Background Development of alcoholic hepatitis ( AH ) may be favored by the activation of the innate immune response. Recently, decreased numbers of circulating regulatory T cells ( T regs) have been reported in diseases associated with an immune activation status, but no studies have focused so far, in investigating the distribution of T regs in chronic alcoholism and its potential association with liver disease. Here, we analyzed for the first time the frequency of peripheral blood ( PB ) T regs and T reg subsets in AH and its relationship with the production of inflammatory cytokines by PB monocytes and dendritic cells ( DC s). Methods PB samples from 25 male patients with AH were studied; in parallel, 15 male chronic alcoholic patients without liver disease ( AWLD ) and 17 male healthy donors were also studied, as controls. The distribution of CD 4 + CD 25 hi CD 127 −/lo Tregs and their maturation subsets (naïve, central memory, and peripheral memory T regs) was analyzed by flow cytometry. Spontaneous and in vitro‐stimulated production of inflammatory cytokines by PB monocytes and DC s was analyzed by flow cytometry at the cytoplasmic level.
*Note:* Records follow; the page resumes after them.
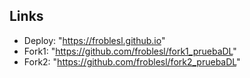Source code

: ## Links

- Deploy: "https://froblesl.github.io"
- Fork1: "https://github.com/froblesl/fork1_pruebaDL"
- Fork2: "https://github.com/froblesl/fork2_pruebaDL"
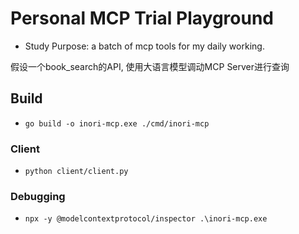 # Personal MCP Trial Playground

- Study Purpose: a batch of mcp tools for my daily working.

假设一个book_search的API, 使用大语言模型调动MCP Server进行查询

## Build

- `go build -o inori-mcp.exe ./cmd/inori-mcp`

### Client

- `python client/client.py`

### Debugging

- `npx -y @modelcontextprotocol/inspector .\inori-mcp.exe`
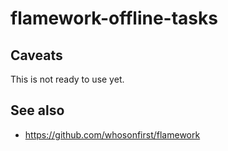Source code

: # flamework-offline-tasks

## Caveats

This is not ready to use yet.

## See also

* https://github.com/whosonfirst/flamework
Results Patients with AH showed decreased ( p  < 0.05) numbers of PB CD 4 + CD 25 hi CD 127 −/lo Tregs at the expense of all maturation‐associated subsets, while AWLD and healthy subjects showed a similar ( p  > 0.05) distribution of PB CD 4 + CD 25 hi CD 127 −/lo T regs. Interestingly, significantly increased amounts of spontaneously produced inflammatory cytokines were found among circulating monocyte‐derived DC s and monocytes from AH (and AWLD ) patients in comparison with healthy donors. Conversely, the ability of these cell subsets to produce cytokines after in vitro stimulation was lower ( p  < 0.05) in AH versus the 2 control groups. Conclusions PB CD 4 + CD 25 hi CD 127 −/lo T regs are significantly decreased in patients with AH when compared to both healthy and AWLD ; this may contribute to explain the more pronounced activation of the innate immune response observed in AH , as reflected by an increased secretion of inflammatory cytokines by PB DC s and monocytes, and could facilitate the development of liver disease.